Charity Majors+ Your Authors @mipsytipsy cofounder/CTO @honeycombio, co-wrote Database Reliability Engineering, loves whiskey, rainbows, and Friday deploys. I test in production and so do you. 🌈 Mar. 14, 2019 2 min read + Your Authors

reminded by my last RT on "devrel as CTOs for the product" to say something I meant to say earlier this week, in response to the replies about my thread on giving women power in tech. particularly the replies about negotiating for salary.

(still with me? ok!)

when @lizthegrey was considering honeycomb and we started talking comp, she a) knew her worth, b) which was considerable, c) and she very calmly yet firmly let me know what level of impact she was looking to have on a company, and that she expected fair comp in return.

and it was so. fucking. refreshing.

i found myself looking back on that interaction and marveling in how easy it was, what a *relief* it was. there are all kinds of ways it could have not worked for her to join us -- sync and fit are especially tricky at high levels.

but she made it easy by simply knowing herself and what she wanted, and communicating that to me, then leaving it up to me to see if we had a liz-shaped hole and what we could afford. no drama, no pressure.

(i do have liz's permission to share this btw 😉)

i was thinking about this because -- at one point in my life, i would have bristled at a woman being so self-confident, or negotiating such a high position for herself.
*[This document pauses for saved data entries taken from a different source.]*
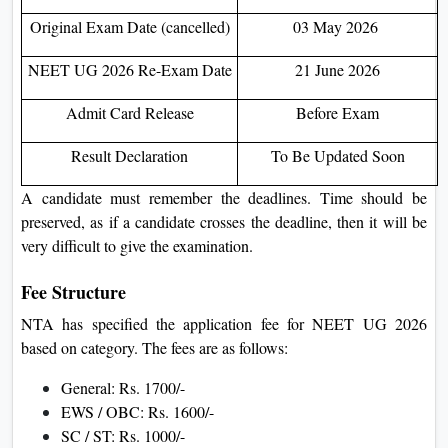
Original Exam Date (cancelled)
03 May 2026
NEET UG 2026 Re-Exam Date
21 June 2026
Admit Card Release
Before Exam
Result Declaration
To Be Updated Soon
A candidate must remember the deadlines. Time should be
preserved, as if a candidate crosses the deadline, then it will be
very difficult to give the examination.
Fee Structure
NTA has specified the application fee for NEET UG 2026
based on category. The fees are as follows:
General: Rs. 1700/-
EWS / OBC: Rs. 1600/-
SC / ST: Rs. 1000/-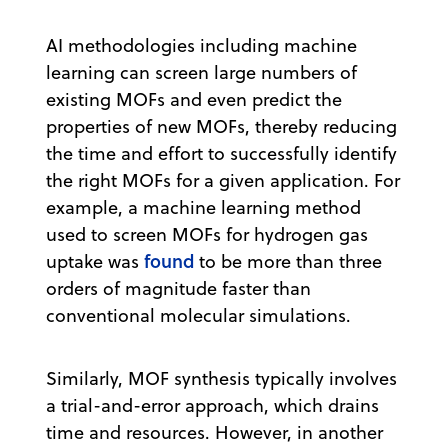
AI methodologies including machine
learning can screen large numbers of
existing MOFs and even predict the
properties of new MOFs, thereby reducing
the time and effort to successfully identify
the right MOFs for a given application. For
example, a machine learning method
used to screen MOFs for hydrogen gas
found
uptake was
to be more than three
orders of magnitude faster than
conventional molecular simulations.
Similarly, MOF synthesis typically involves
a trial-and-error approach, which drains
time and resources. However, in another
i'm not proud of this. but i would have. 😔

i was thinking about my joy and pride in Liz (and in myself for hiring liz), and felt relief when I realized that my instincts really have changed. my subconscious reactions to powerful women have shifted a _lot_ over the past .. five years? even less

i used to love being the first woman on the team. i always felt much more comfortable around men than women. for a whole load of reasons that we don't need to go into.

my subconscious was def sexist, so i paid closer attention and tried to override it whenever it flared up.

that's all it takes, really. i've changed a lot, got further to go, but it's not really "work" in the usual sense. it's more like untangling a knot in your hair.

it's so rewarding, every little bit of fuckery you manage to dislodge gives you more authentic access to humanity.

i've always loved that (apocryphal?) quote from Keynes, upon being chided for changing his position. roughly,

"When the facts change, I change my mind. And what do YOU do, sir?"